Such regulatory change in general provisioning came at a time when most commercial banks in Bangladesh have been rebalancing their investment portfolios with high focus cast on funding to CMSMEs to avoid corporate-lending-dominating non-performing loan (NPL) buildup in the banking industry.
Under the recently changed requirement with effect from April last, the commercial banks are now required to keep 1.0 per cent as general provisioning against each CMSME-segment loan. Before the revision, banks would keep 0.25 per cent as general provision against such financing, according to sources at the central bank.
Concerned over the limiting of bank credits to the most vibrant economic segment, a Bangladesh Bank official, on condition of anonymity, said banks normally keep 0.25-percent general provision against lending to CMSMEs, and 1.0 per cent in other areas.
Complying with a condition of the International Monetary Fund (IMF) as part of a package deal on its $5.50-billion lending to stabilise the country's macroeconomic situation, the official said, the provision changed as lenders were instructed to keep 1.0-percent general provision against CMSME lending as well.
"The unexpected change might dampen the banks' focus on the CMSMEs as far as lending is concerned. Ultimately, it would slow down the fund flow further to the key economic segment where major share of the country's overall employment is involved," says the central banker.
According to BB data, the ratio of CMSME credits as percentage of total loans in the banking sector was 21 per cent in 2020. Afterwards starts the rollback--down to 19.80 per cent, 19.54 per cent, 19.12 per cent and 18.40 per cent in 2021, 2022, 2023 and 2024 respectively.
The climb-down continues, with the share having dropped to 16.84 per cent until March 2025.
The BB sources said the Association of Bankers, Bangladesh (ABB), an apex body of top bank executives, recently sent a letter to BB governor Dr Ahsan H. Mansur to convey its concern over the up-scaling of provisioning.
Talking to The Financial Express, ABB chairman Mashrur Arefin said the change in provisioning would badly impact loan disbursement to the CMSMEs as the fund flow to the vital sector continues falling.
Mr.
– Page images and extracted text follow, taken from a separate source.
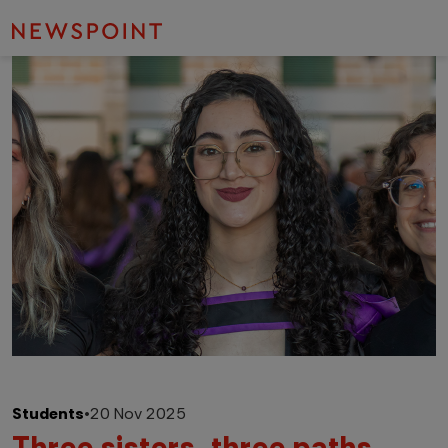
Students
•
20 Nov 2025
Three sisters, three paths,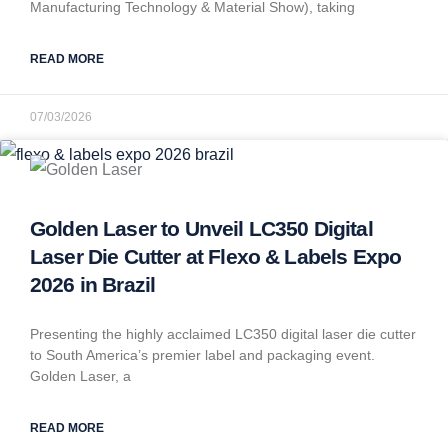
Manufacturing Technology & Material Show), taking
READ MORE
07/03/2026
Golden Laser to Unveil LC350 Digital
Laser Die Cutter at Flexo & Labels Expo
2026 in Brazil
Presenting the highly acclaimed LC350 digital laser die cutter
to South America’s premier label and packaging event.
Golden Laser, a
READ MORE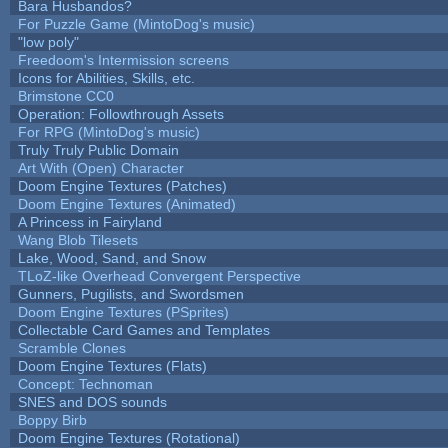
Bara Husbandos?
For Puzzle Game (MintoDog's music)
"low poly"
Freedoom's Intermission screens
Icons for Abilities, Skills, etc.
Brimstone CC0
Operation: Followthrough Assets
For RPG (MintoDog's music)
Truly Truly Public Domain
Art With (Open) Character
Doom Engine Textures (Patches)
Doom Engine Textures (Animated)
A Princess in Fairyland
Wang Blob Tilesets
Lake, Wood, Sand, and Snow
TLoZ-like Overhead Convergent Perspective
Gunners, Pugilists, and Swordsmen
Doom Engine Textures (PSprites)
Collectable Card Games and Templates
Scramble Clones
Doom Engine Textures (Flats)
Concept: Technoman
SNES and DOS sounds
Boppy Birb
Doom Engine Textures (Rotational)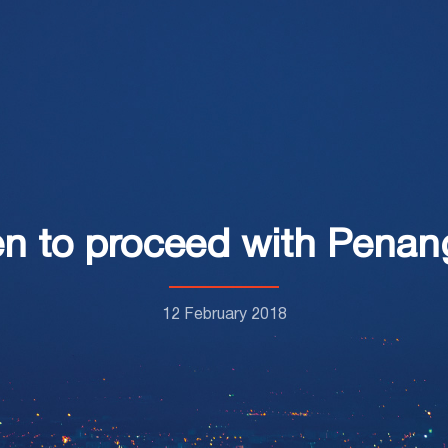
n to proceed with Pena
12 February 2018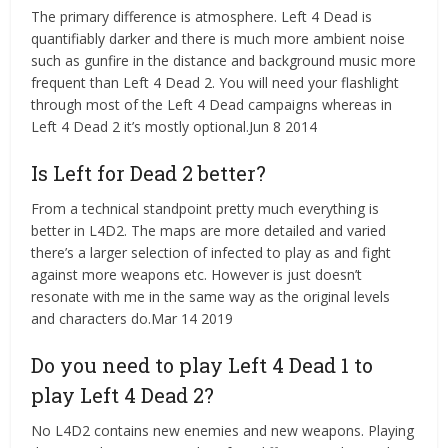
The primary difference is atmosphere. Left 4 Dead is
quantifiably darker and there is much more ambient noise
such as gunfire in the distance and background music more
frequent than Left 4 Dead 2. You will need your flashlight
through most of the Left 4 Dead campaigns whereas in
Left 4 Dead 2 it’s mostly optional.Jun 8 2014
Is Left for Dead 2 better?
From a technical standpoint pretty much everything is
better in L4D2. The maps are more detailed and varied
there’s a larger selection of infected to play as and fight
against more weapons etc. However is just doesn’t
resonate with me in the same way as the original levels
and characters do.Mar 14 2019
Do you need to play Left 4 Dead 1 to
play Left 4 Dead 2?
No L4D2 contains new enemies and new weapons. Playing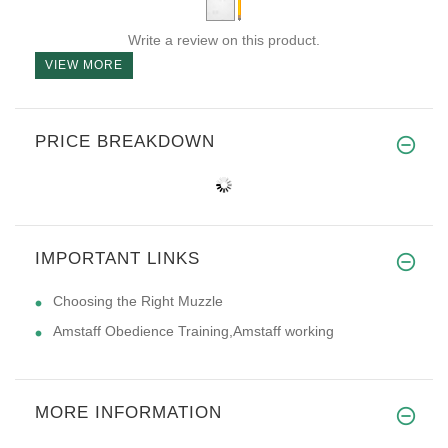
Write a review on this product.
VIEW MORE
PRICE BREAKDOWN
IMPORTANT LINKS
Choosing the Right Muzzle
Amstaff Obedience Training,Amstaff working
MORE INFORMATION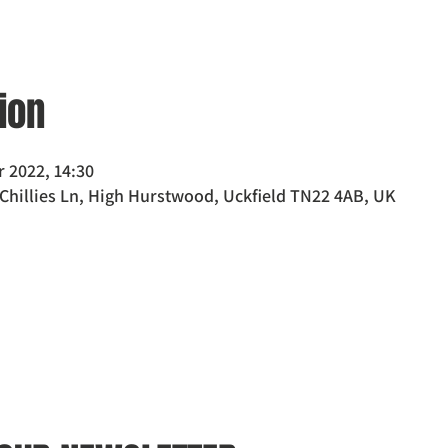
ion
r 2022, 14:30
 Chillies Ln, High Hurstwood, Uckfield TN22 4AB, UK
Arefin, also managing director and chief executive officer of City Bank PLC, mentions that the loan-disbursement ratio to the productive sector dropped to 36.61 per cent now from 37.29 per cent recorded several months ago.
Under such circumstances, the seasoned banker suggests, the regulator should uphold the previous provisioning requirement like the NBFIs (non-bank financial institutions) implementing the new classification structure in the CMSMEs.
He also feels that the provisioning in standard loans (overdue in less than two months) should be 0.25 per cent in place of 1.0 per cent, special mention accounts (overdue in-between 2-3 months) instead of 5.0 per cent, substandard loans (overdue in-between 3-6 months) 5.0 per cent in place of 20 per cent, doubtful loans (overdue in 6-12 months) 20 per cent instead of 50 per cent and bad loans (overdue over 12 months) 100 per cent.
Additional managing director and head of SME banking of BRAC Bank Syed Abdul Momen thinks the new regulation, especially in general provisioning, "might discourage the banks from dealing with the highly supervisory credits".
Earlier, he mentions, the commercial banks kept 0.25 per cent as general provision against CMSMEs financing and the lender could use the remaining 0.75 per cent as loan-able credits.
"Now, the banks have to keep 1.0 per cent, which will definitely reduce the lending capacity of the banks."
The ABB leaders plan to meet the BB governor tomorrow (Wednesday) in hope of remedy for assuaging concerns of the bank executives.